WHAT THE TASK ASKS
Quote the newsletter message below word for word, from "We sure appreciate" to "someone with addiction.".

Sometimes, all I can say is WOW!  Did you know in the last 6 weeks or so we have opened 10 new meetings across the country?  We have PAL meetings now in 20 states. We have nearly 120 trained facilitators and we have several more in the process of starting.  I like to practice gratitude whenever I can, even when things are not going so well but right now it's fairly easy to see we are being blessed with people willing to step up and start meetings.  They are going to bring hope to so many that are hurting around this issue of addiction. You will see under Help Wanted we would love to get more meetings going and we have a couple meetings that need facilitators. If you feel at all like this might be something you could do please see the Help Wanted section of this newsletter.

We sure appreciate our volunteer facilitators and if you haven’t done so, please thank them for their tireless efforts.  Please take a few minutes to read this newsletter which is full of great information.  Not only a great PAL story from parents, but our counselor is back with his blog on self-care. We also are featuring an article written by an attorney who wrote a book on estate planning when you have someone with addiction. 

I remember when my wife and I sat down and thought about what would our sons do if something tragic happened to her and me.  What if whatever we left behind went to our (at the time both using heroin / meth) sons?.  What a nightmare for them and our family. We met with an attorney and adjusted our trust so that they would not receive a windfall of money. We decided that they could have money for treatment and health care, otherwise they would not receive their inheritance until they were much older. Of course how you word your plan (Will or Trust) is a personal thing. But PAL had taught us that any large sum of money given to someone in the throes of addiction might be their ultimate downfall.  If you have ever thought about this, please read the included article and consider ordering her book to help guide you through this process. Not something we want to think about but one of those responsible loving things to do!

Lastly, If you recall last year we had a fundraising effort asking meetings to consider raising $250 to help start a new meeting.  We have been notifying the new meetings who their sponsor meetings were and I thought I would share this email I received from a group that was notified of their being sponsored by another group.

DATA LINES
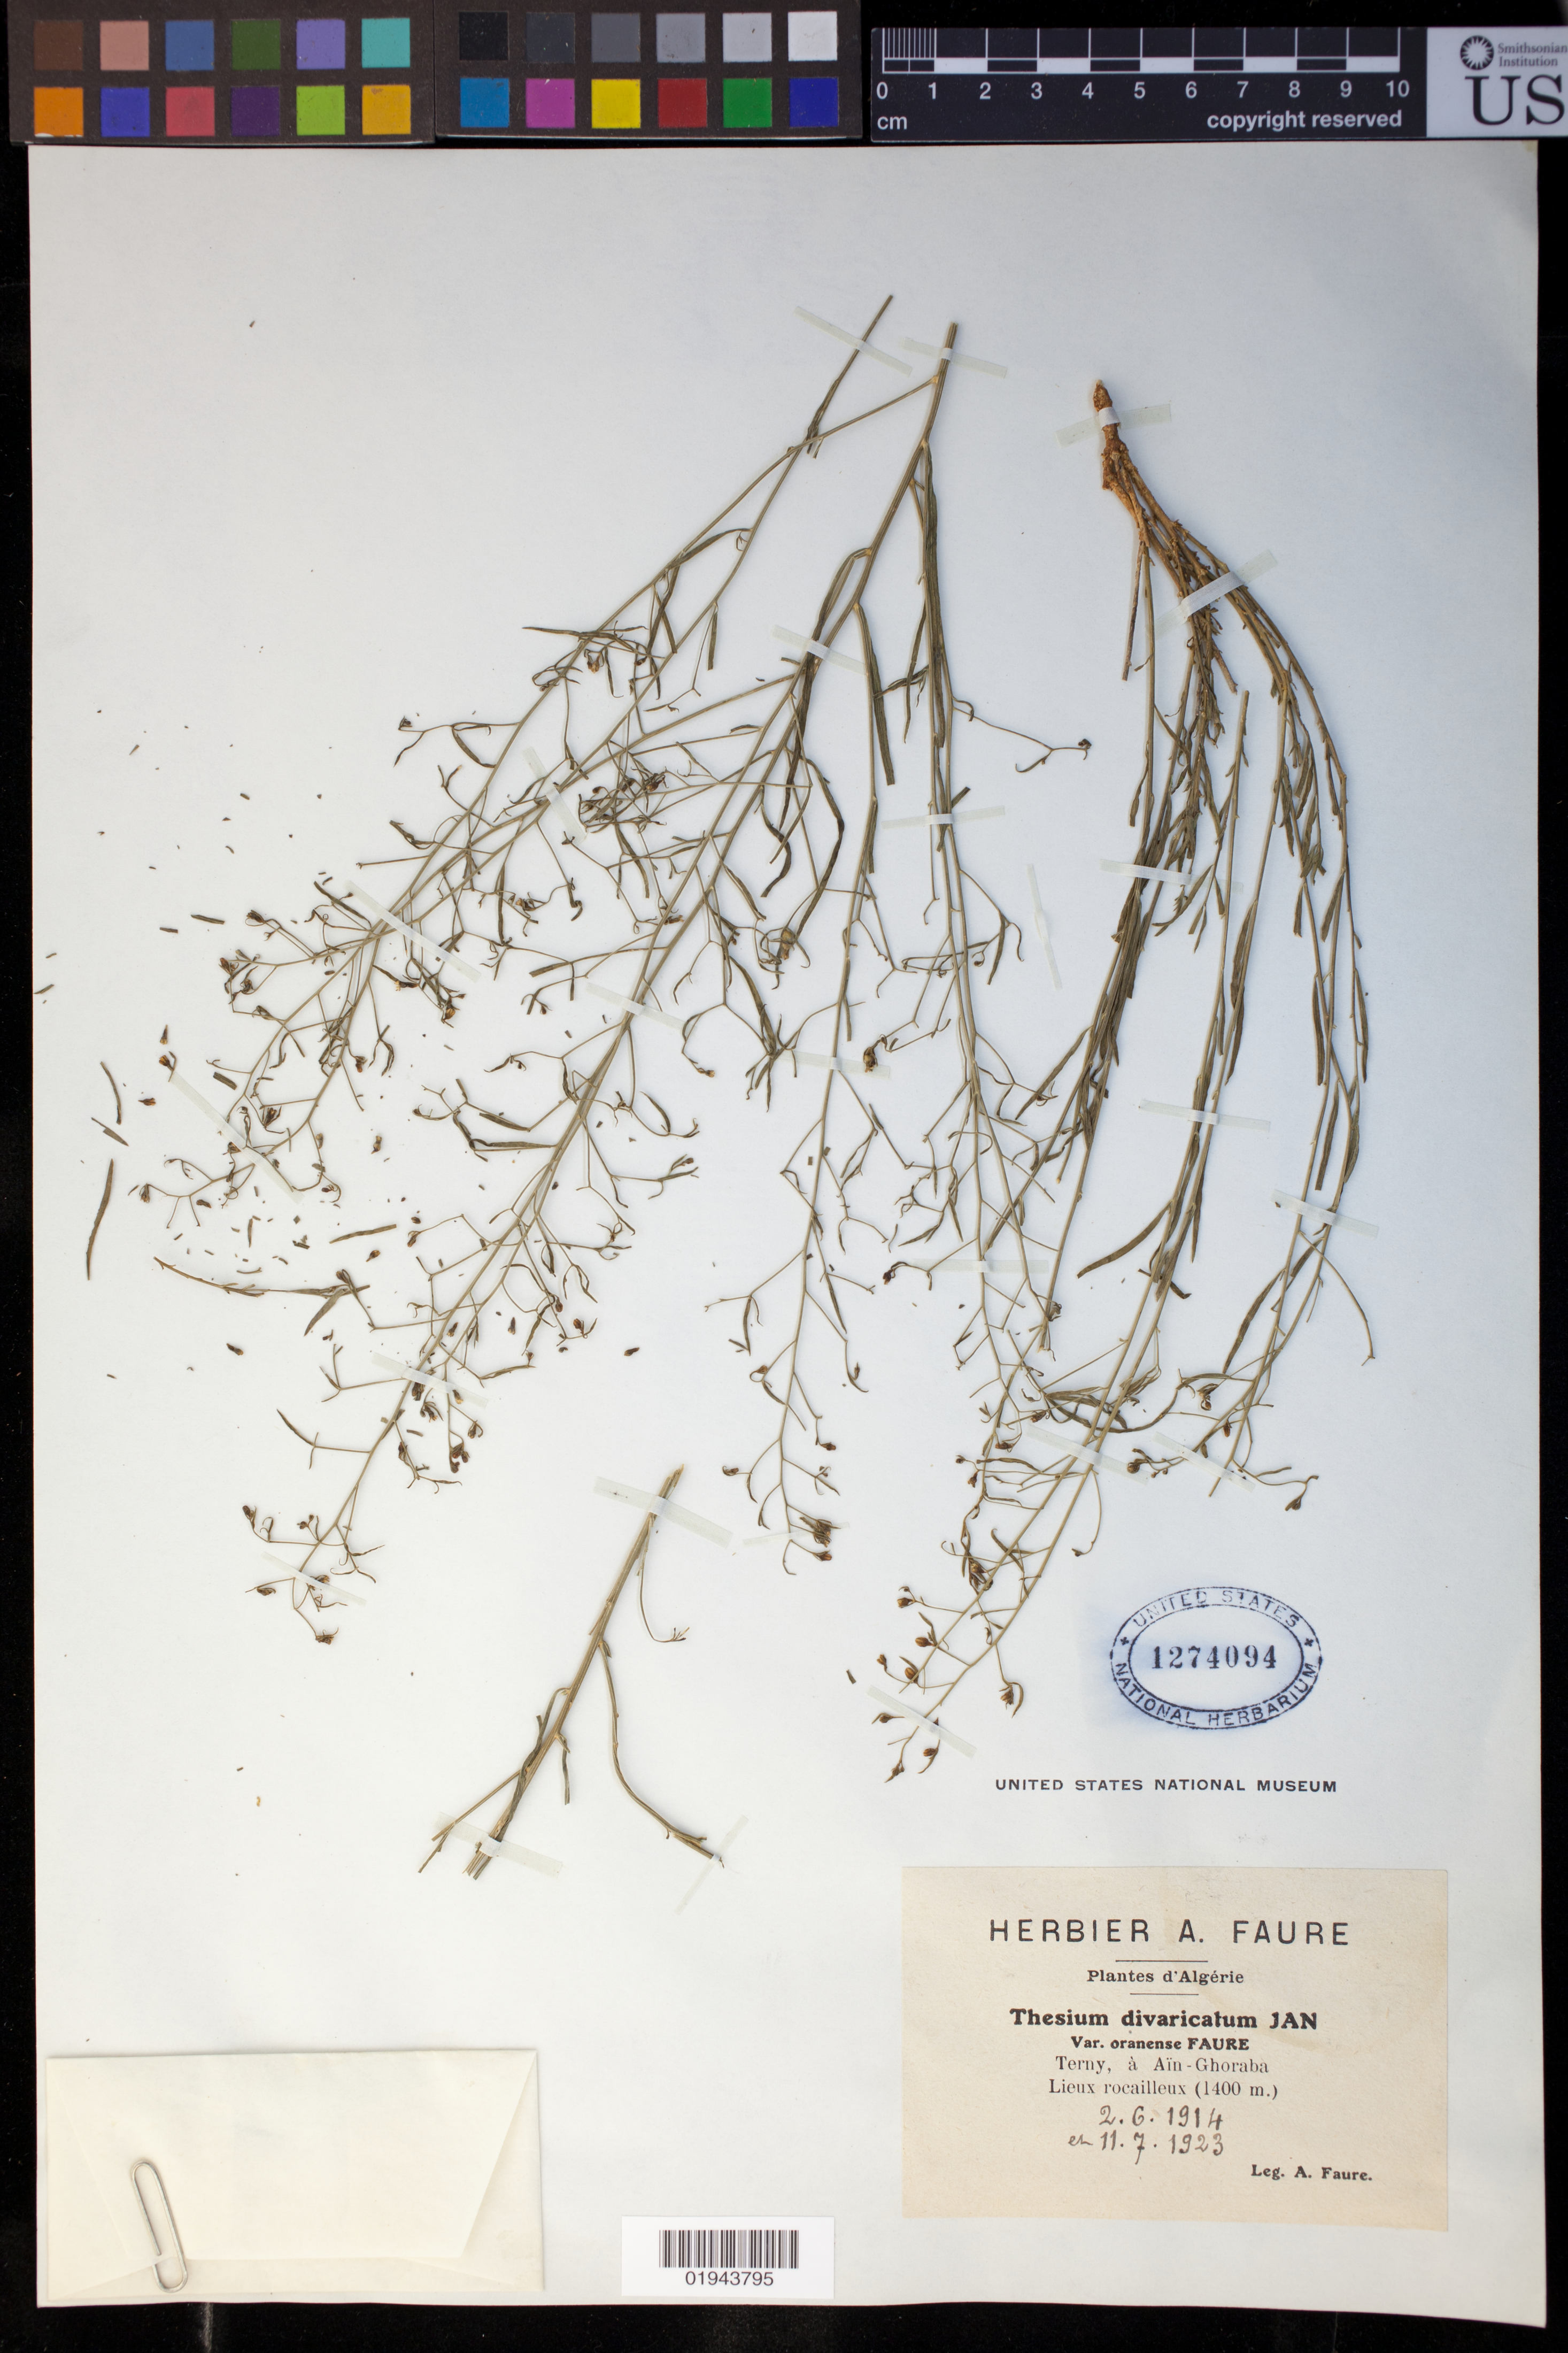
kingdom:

SOLVED PROBLEM
We sure appreciate our volunteer facilitators and if you haven’t done so, please thank them for their tireless efforts.  Please take a few minutes to read this newsletter which is full of great information.  Not only a great PAL story from parents, but our counselor is back with his blog on self-care. We also are featuring an article written by an attorney who wrote a book on estate planning when you have someone with addiction.